# headphones under 2.5k



## evilwit (Oct 8, 2011)

hey guys i want to buy headphones under 2.5k.it will be used to listen all types of music and sometimes movies.it should have tight bass and good clarity.thanks in advance


----------



## lindastone6020 (Oct 9, 2011)

have a look at ebay. there are so many headphones there. maybe you can save your money


----------



## Anish (Oct 9, 2011)

Skullcandy Lowrider shoe  ~ 2.2k


----------



## Tarun (Oct 9, 2011)

go for Titan   BLACK the best around that budget but they are in-ear u will get those for ~2k in local stores (atleast the rates are 100 to 200 buck less in lamington rd )

i personally own a pair of Lowriders and i say the sound is good (not for that price tag ) but the built is i think a bit delicate  specially the band with connects both the speakers and u cant have them on ur hears for more then 1o mins its terribly uncomfortable in long stretch uses


----------



## teejay_geekEd (Oct 9, 2011)

Skullcandy? Are you freaking kidding me? They sound **** as compared to its competitors!

If you want iem (in ear ones) then go for Brainwavz M2 at 2.5k from pristinenote/lynx
No competition to that.
In case of headphones, 

Get one of these
Audio-Technica Headphones- T200, T500 , M20,M35 , AD300, AD500, AD700, A900

Plus, if you want to know more about quality iems , visit this - Multi-IEM Review - 199 IEMs compared (Fischer Audio Tandem & HiSoundAudio Crystal added 10/05/11)

This site should be bookmarked and it also has lots of reviews for headphones as well, there's even a similar thread for headphones.


----------



## doomgiver (Oct 9, 2011)

lindastone6020 said:


> have a look at ebay. there are so many headphones there. maybe you can save your money





Anish said:


> Skullcandy Lowrider shoe  ~ 2.2k





Tarun said:


> go for Titan   BLACK the best around that budget but they are in-ear u will get those for ~2k in local stores (atleast the rates are 100 to 200 buck less in lamington rd )
> 
> i personally own a pair of Lowriders and i say the sound is good (not for that price tag ) but the built is i think a bit delicate  specially the band with connects both the speakers and u cant have them on ur hears for more then 1o mins its terribly uncomfortable in long stretch uses



^^ who let these nooblets out???
skullcandy, pfft, i'd rather stick burning pieces of wood in my ear.



teejay_geekEd said:


> Skullcandy?

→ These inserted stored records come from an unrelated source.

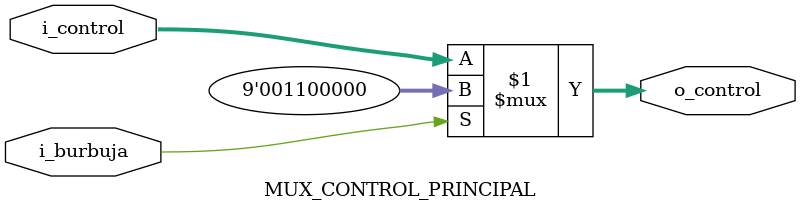
<source format=v>
`timescale 1ns / 1ps


module MUX_CONTROL_PRINCIPAL
    (   //INPUTS
        input [8:0] i_control,
        input i_burbuja,
        //OUTPUTS
        output [8:0] o_control
    );

    assign o_control = i_burbuja ? 9'b001100000 : i_control;
endmodule

</source>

Are you freaking kidding me? They sound **** as compared to its competitors!
> 
> If you want iem (in ear ones) then go for Brainwavz M2 at 2.5k from pristinenote/lynx
> No competition to that.
> In case of headphones,



+1 for the M2, cant say anything else about the others.


----------



## freshseasons (Oct 23, 2011)

^^^ the OP is asking for headphones,why are you suggesting him earphones. Few people have problem with earphones and feel only comfortable with headphone.
  Can't go wrong with Shure 440/840 or Audio Technica.


----------